Enunciado da tarefa>
Você pode retomar o texto sobre a tecnologia de monitoração de redes ópticas desenvolvida na Unicamp, escrevendo a continuação a partir da última frase?

Trecho do documento>
>>>
Uma tecnologia em desenvolvimento pelo doutorando Eduardo Mobilon, da Faculdade de Engenharia Elétrica e de Computação (FEEC) da Unicamp, vai possibilitar que profissionais da área de telecomunicações fiquem literalmente “de olho” nas redes de comunicações ópticas, acompanhando seu desempenho em tempo real, e a um custo menor em relação aos analisadores convencionais (osciloscópios digitais de amostragem e medidores de taxa de erro).
Mestre em engenharia elétrica pela mesma universidade e pesquisador do Centro de Pesquisa e Desenvolvimento em Telecomunicações (CPqD), que integra o projeto Giga, Mobilon se inspirou num artigo no qual o pesquisador grego George Moustakides, atualmente professor do Departamento de Engenharia Elétrica e de Computação da Universidade de Patras, apresentou uma técnica para reconstrução de diagramas de olho por meio de processamento digital de sinais. Trata-se de um procedimento matemático que, aplicado a um conjunto de amostras obtidas do sinal óptico de comunicação, permite a construção de uma figura com formato semelhante ao de um olho humano. Esta figura, conhecida como “diagrama de olho”, permite aos pesquisadores avaliar a característica dos sinais transmitidos. “O próprio autor sugeria a aplicação da técnica na monitoração de redes ópticas de comunicação, mas o trabalho era apenas teórico e experimental, sem o desenvolvimento de nenhum equipamento”, relata Mobilon, que decidiu, então, colocá-lo em prática.
<<<
Dados extraídos>
>>>
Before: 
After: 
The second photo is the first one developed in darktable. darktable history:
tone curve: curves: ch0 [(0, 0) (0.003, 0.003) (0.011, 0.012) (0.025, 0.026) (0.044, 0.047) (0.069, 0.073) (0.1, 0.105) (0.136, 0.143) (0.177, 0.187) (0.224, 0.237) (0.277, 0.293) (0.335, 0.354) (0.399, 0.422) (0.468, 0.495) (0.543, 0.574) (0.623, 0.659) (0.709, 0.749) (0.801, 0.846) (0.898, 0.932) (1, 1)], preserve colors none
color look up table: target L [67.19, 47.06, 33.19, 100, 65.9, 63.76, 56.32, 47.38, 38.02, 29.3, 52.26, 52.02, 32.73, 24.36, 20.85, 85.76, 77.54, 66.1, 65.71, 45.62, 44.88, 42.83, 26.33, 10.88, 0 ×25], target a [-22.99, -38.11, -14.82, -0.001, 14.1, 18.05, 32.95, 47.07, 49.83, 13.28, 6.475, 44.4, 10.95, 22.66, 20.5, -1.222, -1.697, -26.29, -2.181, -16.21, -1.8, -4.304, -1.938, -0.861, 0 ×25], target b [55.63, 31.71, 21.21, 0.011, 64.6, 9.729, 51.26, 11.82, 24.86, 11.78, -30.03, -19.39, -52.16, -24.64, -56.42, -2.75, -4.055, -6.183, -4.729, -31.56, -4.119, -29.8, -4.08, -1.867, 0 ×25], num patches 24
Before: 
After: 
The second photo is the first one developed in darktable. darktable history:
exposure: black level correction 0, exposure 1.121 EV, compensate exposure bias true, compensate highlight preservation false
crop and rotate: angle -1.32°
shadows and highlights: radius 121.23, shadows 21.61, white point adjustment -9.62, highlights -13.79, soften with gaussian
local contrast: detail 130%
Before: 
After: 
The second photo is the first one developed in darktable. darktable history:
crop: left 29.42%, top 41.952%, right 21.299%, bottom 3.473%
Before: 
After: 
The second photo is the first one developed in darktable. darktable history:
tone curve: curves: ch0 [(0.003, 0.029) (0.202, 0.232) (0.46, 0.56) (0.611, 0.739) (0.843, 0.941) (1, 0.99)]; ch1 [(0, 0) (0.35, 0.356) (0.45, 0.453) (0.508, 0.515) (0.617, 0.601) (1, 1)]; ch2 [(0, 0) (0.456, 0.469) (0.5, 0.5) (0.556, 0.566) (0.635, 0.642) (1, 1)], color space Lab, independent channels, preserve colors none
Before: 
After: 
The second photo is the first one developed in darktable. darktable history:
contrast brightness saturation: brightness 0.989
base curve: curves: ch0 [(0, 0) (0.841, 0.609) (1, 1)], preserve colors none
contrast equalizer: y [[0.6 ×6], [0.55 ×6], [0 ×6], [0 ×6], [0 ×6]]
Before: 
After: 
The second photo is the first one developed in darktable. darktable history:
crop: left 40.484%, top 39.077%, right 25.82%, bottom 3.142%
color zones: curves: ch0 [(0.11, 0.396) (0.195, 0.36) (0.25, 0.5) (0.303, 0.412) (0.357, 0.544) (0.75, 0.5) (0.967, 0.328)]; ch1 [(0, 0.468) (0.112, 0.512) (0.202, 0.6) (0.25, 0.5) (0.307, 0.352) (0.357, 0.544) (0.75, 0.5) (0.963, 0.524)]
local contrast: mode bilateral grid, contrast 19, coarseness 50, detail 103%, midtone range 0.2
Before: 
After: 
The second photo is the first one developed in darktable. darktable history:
<<<
Resultado obtido>
Após um minucioso estudo da teoria matemática apresentada no artigo e a realização de vários experimentos em laboratório para avaliação e validação da técnica, ele criou o Analisador de Diagrama de Olho (ADO). Seu trabalho de doutorado inclui o estudo das aplicações deste equipamento na monitoração de redes de comunicações ópticas.
“De acordo com nossa pesquisa bibliográfica, a implementação em hardware (a criação do ADO a partir dessa teoria) é a primeira no Brasil e no mundo”, ressalta o pesquisador. Tanto que embora ainda nem tenha defendido sua tese (o que deverá ocorrer no final do próximo semestre) seu trabalho já tem conquistado reconhecimento. Ele foi apresentado em congressos internacionais como o 49th IEEE Midwest Symposium on Circuits and Systems (MWSCAS-2006), em Porto Rico; o IEEE International Telecommunications Symposium (ITS- 2006), em Fortaleza; e o IEEE International Microwave & Optoelectronics Conference (IMOC-2005), em Brasília.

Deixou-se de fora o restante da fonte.